Of course that should mean schizophrenia rates are rising over time, as cities around the world get larger. Many epidemiologists have found that's not the case, broadly speaking, but some small local studies have indicated the trend. In work published in 2003, British researchers found that the incidence of schizophrenia doubled in southeast London between 1965 and 1997. The rate went from seven to 11 cases per 100,000 people in the early years of the long-term study (depending on the type of diagnosis used), to 15 to 21 cases per 100,000 — without a concurrent rise in population.

schizophrenia:精神分裂症    epidemiologist:流行病学家     incidence:发病率,影响

Still it's remained unclear exactly which element of urban life has the greatest impact on the proposed city-psychosis link. A breakthrough study on the role of stress appeared in Naturelast summer [full PDF]. The work, led by Andreas Meyer-Lindenberg of the Central Institute for Mental Health in Germany, found that living in or being from a city affected the way people processed stress compared to those from someplace else.
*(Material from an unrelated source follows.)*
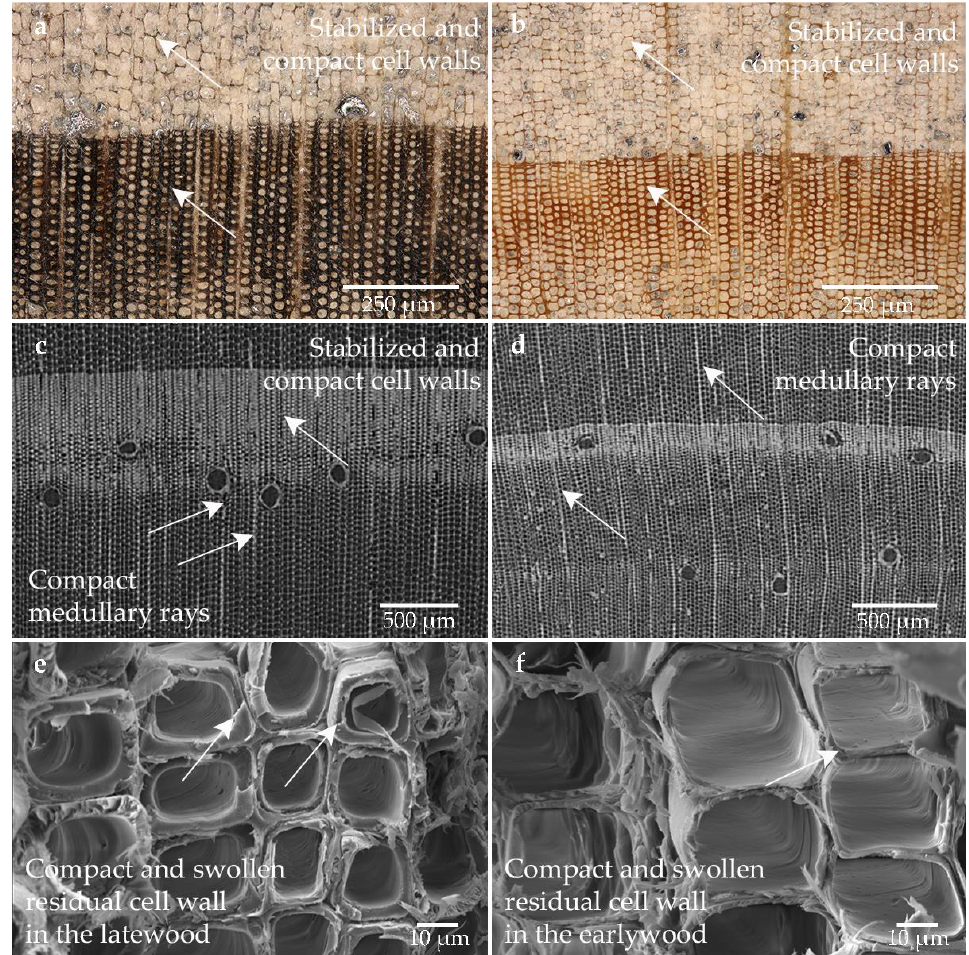
Figure 4. Microscopic wood structure of the sample conserved with the melamine formaldehyde Kauramin 800 (Pi1-K800) ( a ) RLM image from the high degraded area; ( b ) RLM image from the low degraded area; ( c ) CT image of the cross section of the heavily degraded sample; ( d ) CT image of the cross section of the low degraded sample; ( e ) SEM image of the latewood tracheids; ( f ) SEM image of the earlywood tracheids in the heavily degraded area.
Meyer-Lindenberg and colleagues reached their conclusions through a series of brain imaging studies. They put healthy subjects into a scanner and stressed them out by having them perform a difficult math task under a time constraint while receiving negative feedback from the researchers. Then they compared the results of test subjects from the city (more than 100,000 population), from a town (more than 10,000) or from a rural region.

scanner:扫描仪    

Those subjects who lived in a city showed increased activity in their amygdala and those brought up in the city had increased activity in their anterior cingulate cortex — two regions associated to stress regulation — compared to the subjects from towns or rural areas. No other brain regions showed any clear difference during the test. When the researchers ran a second test with a different stress task, this time a simultaneous math and spatial problem with negative feedback, the results were the same.

amygdala:杏仁核,扁桃体     anterior:前面的,先前的     cingulate:有色带的

cortex:皮层,皮质,果皮     simultaneous:同时发生的

To make sure it was stress that created the different activation and not the performance of a cognitive task itself, Meyer-Lindenberg's group ran a third experiment involving a working memory and face recognition task. This time they found no connections between the urban test subjects and increased amygdala or anterior cingulated activation. The study had its limitations — among other things it wasn't causal, and these differences must be found in mentally ill subjects to mean something more — but it did "link the urban environment for the first time to social stress processing."

As Abbott reports, in the current Nature, the Meyer-Lindenberg work has inspired a wave of subsequent studies involving stress, cognition, and the city. The Dutch researcher Jim van Os is planning a $2.6 million field investigation that uses smart-phone apps to identify just which aspects of city life are the most stressful. (May we suggest the StressSense app?) Meyer-Lindenberg has proposed a similar effort to track people as they move through Heidelberg and give them spot cognitive tests depending on their location in the city.

Ultimately this type of work might help us design healthier cities — especially if it's combined with psychological findings about the restorative properties of urban parks. Indeed, city planners have already contacted Meyer-Lindenberg, according to Abbott. It is certainly difficult to study whether and how the complexity of the city impacts the brain, but that also makes it all the more important.